Dios mío… ¿esto sería el infierno o una maldita acusación?

—Por cierto… —dijo el hombre, sentándose al lado del catre donde yo aún me encontraba de rodillas—. Se me olvidaba mencionarte algo. Parece que tu marido, en el fondo, sí te quiere. Me dijo que empezaría a juntar los tres millones. Y la señorita Vanessa, sí… esa misma zorra —cayó el hombre en un silencio burlón—, la ha llamado por teléfono. Quiere cumplir uno de los tres argumentos.

Lo miré con el ceño fruncido, sin entender del todo sus palabras, aunque una punzada de miedo me recorrió el pecho.

—Por cierto, si no es mucha molestia para ti, zorrita, debo decirte que tu maridito resultó ser más golfo de lo que pensabas. Está dispuesto a pagar las tres condiciones: los tres millones… un divorcio… y una noche. Quiere volver a revolcarse con Vanessa. Lamento informarte que no es tan fiel como creías, cariño.

El corazón se me partió en mil pedazos. Sentí como si un puñal invisible se hundiera en mi pecho, desgarrándome desde adentro. Apreté los labios para no sollozar, pero la imagen de Lucas besándola, tocándola, volviendo a perderse en sus brazos… me torturaba. Quizá todos tenían razón. Quizá Lucas nunca me quiso y todo había sido una ilusión. Tal vez solo era otro manipulador más, y yo, la tonta que había caído en su red.

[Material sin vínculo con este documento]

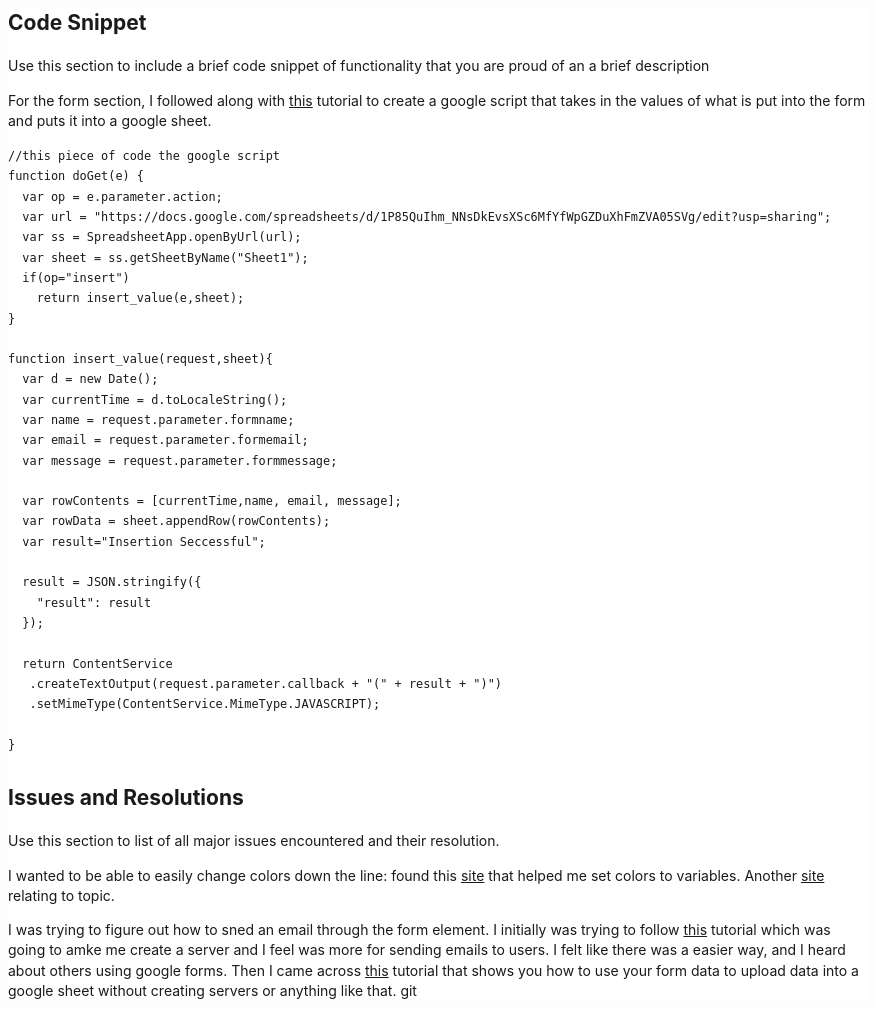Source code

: 

## Code Snippet

Use this section to include a brief code snippet of functionality that you are proud of an a brief description  

For the form section, I followed along with [this]() tutorial to create a google script that takes in the values of what is put into the form and puts it into a google sheet.

```
//this piece of code the google script
function doGet(e) {
  var op = e.parameter.action;
  var url = "https://docs.google.com/spreadsheets/d/1P85QuIhm_NNsDkEvsXSc6MfYfWpGZDuXhFmZVA05SVg/edit?usp=sharing";
  var ss = SpreadsheetApp.openByUrl(url);
  var sheet = ss.getSheetByName("Sheet1");
  if(op="insert")
    return insert_value(e,sheet);
}

function insert_value(request,sheet){
  var d = new Date();
  var currentTime = d.toLocaleString();
  var name = request.parameter.formname;
  var email = request.parameter.formemail;
  var message = request.parameter.formmessage;
  
  var rowContents = [currentTime,name, email, message];
  var rowData = sheet.appendRow(rowContents);
  var result="Insertion Seccessful";
  
  result = JSON.stringify({
    "result": result
  });
  
  return ContentService
   .createTextOutput(request.parameter.callback + "(" + result + ")")
   .setMimeType(ContentService.MimeType.JAVASCRIPT);
  
}
```

## Issues and Resolutions
 Use this section to list of all major issues encountered and their resolution.

 I wanted to be able to easily change colors down the line: found this [site](https://developer.mozilla.org/en-US/docs/Web/CSS/Using_CSS_custom_properties) that helped me set colors to variables. Another [site](https://css-tricks.com/breaking-css-custom-properties-out-of-root-might-be-a-good-idea/) relating to topic.

 I was trying to figure out how to sned an email through the form element. I initially was trying to follow [this](https://blog.mailtrap.io/javascript-send-email/) tutorial which was going to amke me create a server and I feel was more for sending emails to users. I felt like there was a easier way, and I heard about others using google forms. Then I came across [this](https://www.youtube.com/watch?v=5cx-ZjawL6Q) tutorial that shows you how to use your form data to upload data into a google sheet without creating servers or anything like that.
git
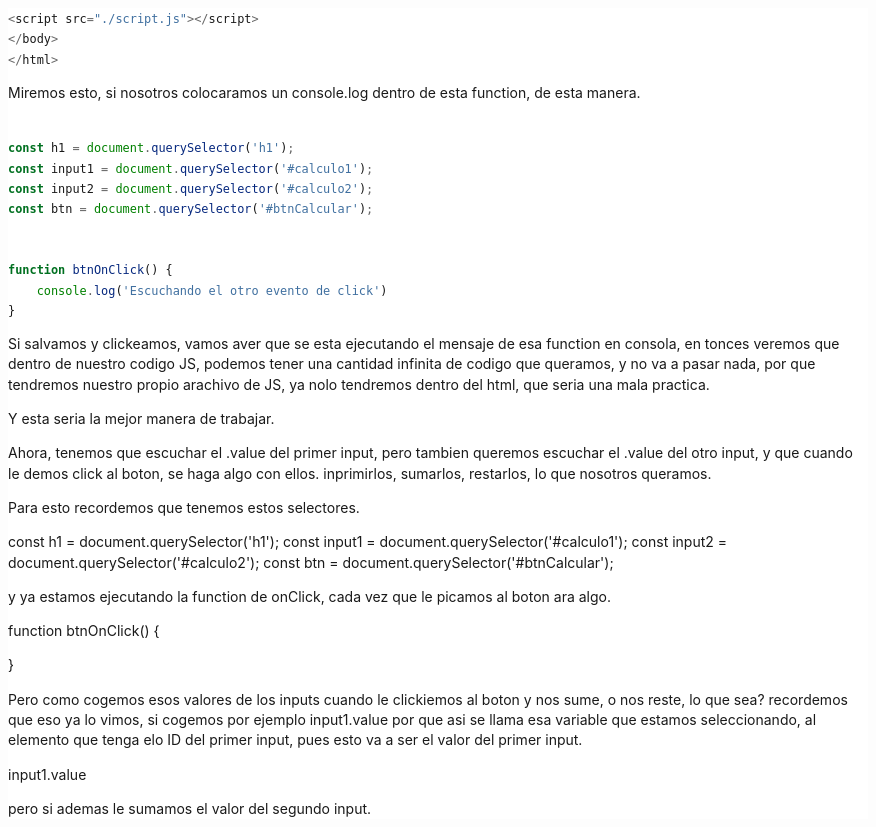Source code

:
 ```js
<script src="./script.js"></script>   
</body>
</html>

```

Miremos esto, si nosotros colocaramos un console.log dentro de esta function, de esta manera.


```js

const h1 = document.querySelector('h1');
const input1 = document.querySelector('#calculo1');
const input2 = document.querySelector('#calculo2');
const btn = document.querySelector('#btnCalcular');


function btnOnClick() {
    console.log('Escuchando el otro evento de click')
}

```

Si salvamos y clickeamos, vamos aver que se esta ejecutando el mensaje de esa function en consola, en tonces veremos que dentro de nuestro codigo JS, podemos tener una cantidad infinita de codigo que queramos, y no va a pasar nada, por que tendremos nuestro propio arachivo de JS, ya nolo tendremos dentro del html, que seria una mala practica.

Y esta seria la mejor manera de trabajar.

Ahora, tenemos que escuchar el .value del primer input, pero tambien queremos escuchar el .value del otro input, y que cuando le demos click al boton, se haga algo con ellos.
inprimirlos, sumarlos, restarlos, lo que nosotros queramos.

Para esto recordemos que tenemos estos selectores.

const h1 = document.querySelector('h1');
const input1 = document.querySelector('#calculo1');
const input2 = document.querySelector('#calculo2');
const btn = document.querySelector('#btnCalcular');

y ya estamos ejecutando la function de onClick, cada vez que le picamos al boton ara algo.


function btnOnClick() {
   
}


Pero como cogemos esos valores de los inputs cuando le clickiemos al boton y nos sume,  o nos reste, lo que sea?
recordemos que eso ya lo vimos, si cogemos por ejemplo 
input1.value por que asi se llama esa variable que estamos seleccionando, al elemento que tenga elo ID del primer input, pues esto va a ser el valor del primer input.

input1.value

pero si ademas le sumamos el valor del segundo input.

Aun así, me aferré a una esperanza quebradiza. ¿Y si él realmente me amaba? ¿Y si lo estaba haciendo por mí, por salvarme? La idea de que Lucas estuviera dispuesto a pasar una noche con otra mujer por mi vida me resultaba tan dolorosa como aterradora.

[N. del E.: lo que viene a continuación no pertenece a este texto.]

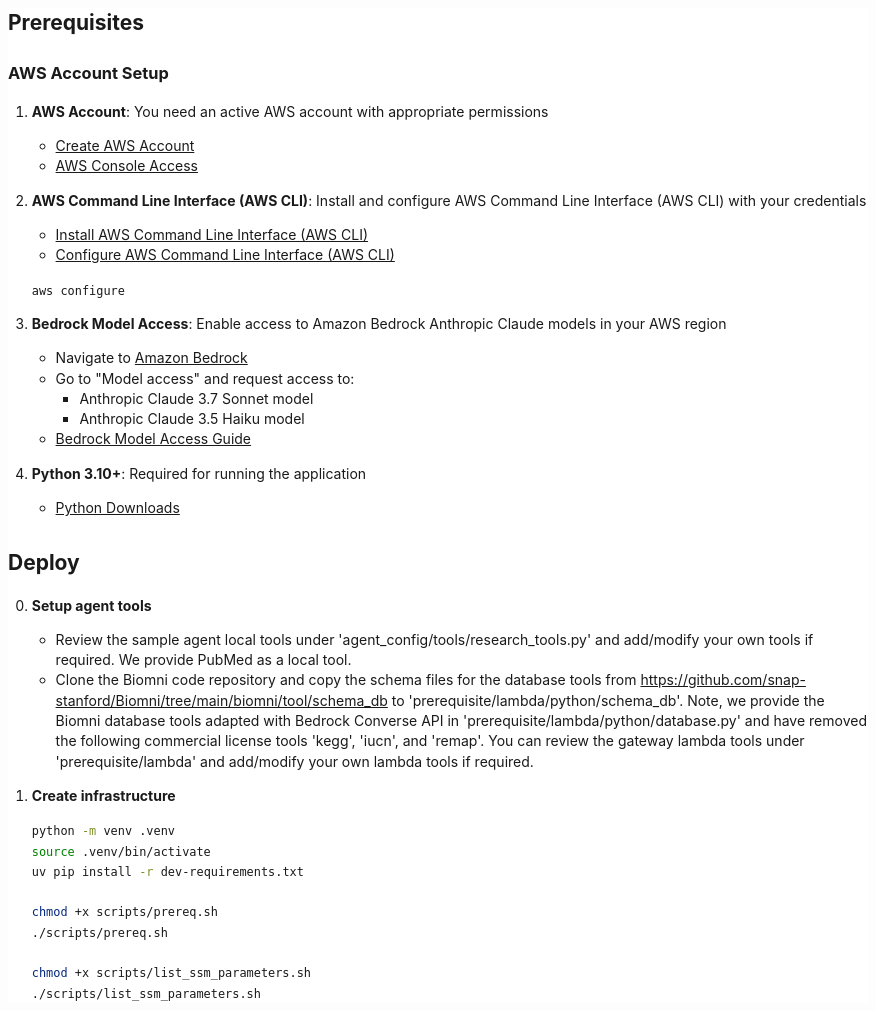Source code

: ## Prerequisites

### AWS Account Setup

1. **AWS Account**: You need an active AWS account with appropriate permissions
   - [Create AWS Account](https://aws.amazon.com/account/)
   - [AWS Console Access](https://aws.amazon.com/console/)

2. **AWS Command Line Interface (AWS CLI)**: Install and configure AWS Command Line Interface (AWS CLI) with your credentials
   - [Install AWS Command Line Interface (AWS CLI)](https://docs.aws.amazon.com/cli/latest/userguide/getting-started-install.html)
   - [Configure AWS Command Line Interface (AWS CLI)](https://docs.aws.amazon.com/cli/latest/userguide/cli-configure-quickstart.html)

   ```bash
   aws configure
   ```

3. **Bedrock Model Access**: Enable access to Amazon Bedrock Anthropic Claude models in your AWS region
   - Navigate to [Amazon Bedrock](https://console.aws.amazon.com/bedrock/)
   - Go to "Model access" and request access to:
     - Anthropic Claude 3.7 Sonnet model
     - Anthropic Claude 3.5 Haiku model
   - [Bedrock Model Access Guide](https://docs.aws.amazon.com/bedrock/latest/userguide/model-access.html)

4. **Python 3.10+**: Required for running the application
   - [Python Downloads](https://www.python.org/downloads/)

## Deploy

0. **Setup agent tools**
    - Review the sample agent local tools under 'agent_config/tools/research_tools.py' and add/modify your own tools if required. We provide PubMed as a local tool. 
    - Clone the Biomni code repository and copy the schema files for the database tools from https://github.com/snap-stanford/Biomni/tree/main/biomni/tool/schema_db to 'prerequisite/lambda/python/schema_db'. Note, we provide the Biomni database tools adapted with Bedrock Converse API in 'prerequisite/lambda/python/database.py' and have removed the following commercial license tools 'kegg', 'iucn', and 'remap'.   You can review the gateway lambda tools under 'prerequisite/lambda' and add/modify your own lambda tools if required. 

1. **Create infrastructure**

    ```bash
    python -m venv .venv
    source .venv/bin/activate
    uv pip install -r dev-requirements.txt

    chmod +x scripts/prereq.sh
    ./scripts/prereq.sh

    chmod +x scripts/list_ssm_parameters.sh
    ./scripts/list_ssm_parameters.sh
    ```
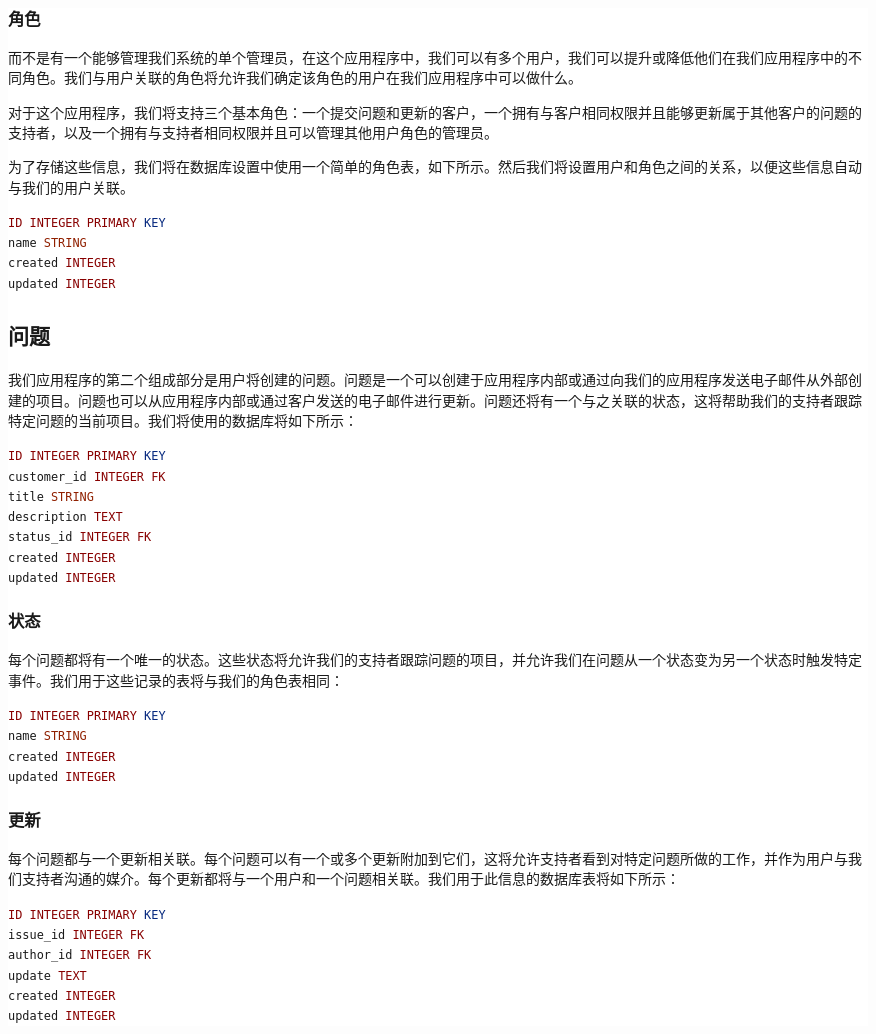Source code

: ### 角色

而不是有一个能够管理我们系统的单个管理员，在这个应用程序中，我们可以有多个用户，我们可以提升或降低他们在我们应用程序中的不同角色。我们与用户关联的角色将允许我们确定该角色的用户在我们应用程序中可以做什么。

对于这个应用程序，我们将支持三个基本角色：一个提交问题和更新的客户，一个拥有与客户相同权限并且能够更新属于其他客户的问题的支持者，以及一个拥有与支持者相同权限并且可以管理其他用户角色的管理员。

为了存储这些信息，我们将在数据库设置中使用一个简单的角色表，如下所示。然后我们将设置用户和角色之间的关系，以便这些信息自动与我们的用户关联。

```php
ID INTEGER PRIMARY KEY
name STRING
created INTEGER
updated INTEGER
```

## 问题

我们应用程序的第二个组成部分是用户将创建的问题。问题是一个可以创建于应用程序内部或通过向我们的应用程序发送电子邮件从外部创建的项目。问题也可以从应用程序内部或通过客户发送的电子邮件进行更新。问题还将有一个与之关联的状态，这将帮助我们的支持者跟踪特定问题的当前项目。我们将使用的数据库将如下所示：

```php
ID INTEGER PRIMARY KEY
customer_id INTEGER FK
title STRING
description TEXT
status_id INTEGER FK
created INTEGER
updated INTEGER
```

### 状态

每个问题都将有一个唯一的状态。这些状态将允许我们的支持者跟踪问题的项目，并允许我们在问题从一个状态变为另一个状态时触发特定事件。我们用于这些记录的表将与我们的角色表相同：

```php
ID INTEGER PRIMARY KEY
name STRING
created INTEGER
updated INTEGER
```

### 更新

每个问题都与一个更新相关联。每个问题可以有一个或多个更新附加到它们，这将允许支持者看到对特定问题所做的工作，并作为用户与我们支持者沟通的媒介。每个更新都将与一个用户和一个问题相关联。我们用于此信息的数据库表将如下所示：

```php
ID INTEGER PRIMARY KEY
issue_id INTEGER FK
author_id INTEGER FK
update TEXT
created INTEGER
updated INTEGER
```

El hombre se levantó, caminó lentamente hacia la puerta y, antes de salir, se giró para mirarme por última vez. Su expresión ya no era solo burlona, sino cansada. Parecía harto de mi sufrimiento, como si disfrutarlo le hubiera agotado de tanto hacerlo.

—¿Sabes? —dijo con una sonrisa torcida—. Lo divertido de esto es que crees que él lo hace por amor… cuando en realidad lo hace por lástima. Dime, ¿de verdad vale la pena sufrir por alguien que, en el fondo, no te respeta?

Sin esperar una respuesta, se giró y cerró la puerta tras de sí, asegurándose de que quedara bien trabada. Yo me quedé allí, sola, temblando, sintiendo cómo la oscuridad de la habitación se filtraba en mi alma. Las lágrimas comenzaron a rodar por mis mejillas mientras el frío de la incertidumbre y el miedo me invadían por completo. No sabía si sobreviviría, pero lo que más me aterraba era no saber si quería hacerlo. Porque a veces, lo más doloroso no es el secuestro, sino darse cuenta de que quizá, solo quizá, nunca fuiste lo suficientemente amada.